● **Document excerpt**:

According to a press release, Investment in Nonresidential Structures Up a Meager 3% in Final Quarter of 2020, issued by Associated Builders and Contractors on Janiary 28, 2021, Anirban Basu, chief economist for ABC, said “The near-term outlook for nonresidential construction is not especially optimistic. Investment in structures was up just 3% on an annualized basis during 2020’s final quarter after declining by 33.6% and 17.4% in the year’s second and third quarters, respectively.”

The U.S. economy expanded at an annualized 4% rate in the fourth quarter of 2020 after expanding 33.4% during the third quarter and contracting -31.4% in the second quarter. Residential construction expanded at an annualized rate of 33.5%, down from 63.0% in the third quarter and 35.6% in the second quarter.

“Other data indicate that the economy may now be shrinking,” added Basu. “As early as October, U.S. retail sales began to shrink. By December, the employment recovery had ended, with the nation losing an estimated 140,000 jobs that month. Key industries will continue to suffer, including airlines, cruise ships, movie theaters, sporting venues, restaurants, traditional retailers and theme parks, among others.”

Managing Uncertainty

Even before the pandemic, there was a lot of uncertainty in the construction industry. There are so many people involved on projects who all want to minimize their exposure. 

Unexpected costs and delays are typically caused by contractors, scheduling and the environment. Private contractors that take a systematic approach to assessing risks are more likely to reduce issues before they become problems.

Risk management is an important component of conducting due diligence during the preconstruction phase of a job. It involves conducting a risk assessment, identifying potential hazards and controlling probable threats to completing the job.

While no one could have predicted the COVID-19 pandemic or its impact on construction, the reality is that contractors must understand the uncertainty around everything that is happening. From surges in the number of new cases; shutdowns and operational restrictions; more federal, state, and local government regulations; requirements to comply with CDC and OSHA guidance on social distancing and personal protective equipment (PPE); disruptions in the supply chain; and increases in material and labor costs, it is difficult to manage the risk of moving forward on jobs. What makes matters even worse is that no one really knows when the pandemic will end so it is hard to plan with any degree of accuracy.

Possibilities for Private Contractors to Consider

COVID-19 could have a greater impact on the construction industry than the Great Recession. Private contractors need to act now to survive and prosper when the pandemic ends. To do this, contractors should carefully consider the moves that they make now so that they a come out of the pandemic ahead of the game. 

Cash management is more important now than ever. Contractors should consider taking advantage of government incentives and financial assistance such as the Payroll Protection Program (PPP). It is better to have the funds available to continue operations. Keep in close contact with professionals—an accountant, lawyer, banker, bonding agent, and insurance agent who can advise contractors on the pros and cons of an action before doing anything.

Contractors must define and prepare for what the construction industry could look like when the crisis is over. This could mean a business model change or entering new markets. For example, construction can be done offsite in a controlled environment to reduce risks. Investments can be made in technology so more work can be done remotely.

Instead of concentrating on new construction, a contractor can get into retrofitting buildings to make it safer and more likely to reduce the spread of COVID-19 or to meet carbon reduction targets. Focusing on sustainability and green building could give a contractor the opportunity to take advantage of government incentives and, possibly, the Research & Development (R&D) and other tax credits.

Private contractors could also repurpose buildings that are no longer in demand like shopping centers and office buildings. The list is endless. But the point is that contractors in high-risk sectors should consider reinventing themselves to stay relevant and remain in business.

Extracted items

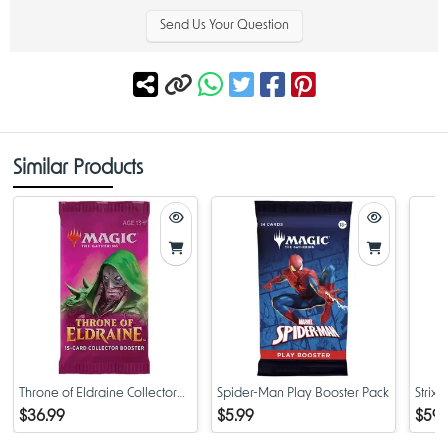
Send Us Your Question
Similar Products
Throne of Eldraine Collector
Spider-Man Play Booster Pack
Strix
Booster Pack
Colle
$36.99
$5.99
$59.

● **Work instruction**:
Copy the passage from the construction outlook article word for word, starting with "Contractors must define" and going on through "be done remotely.".

● **Task output**:
Contractors must define and prepare for what the construction industry could look like when the crisis is over. This could mean a business model change or entering new markets. For example, construction can be done offsite in a controlled environment to reduce risks. Investments can be made in technology so more work can be done remotely.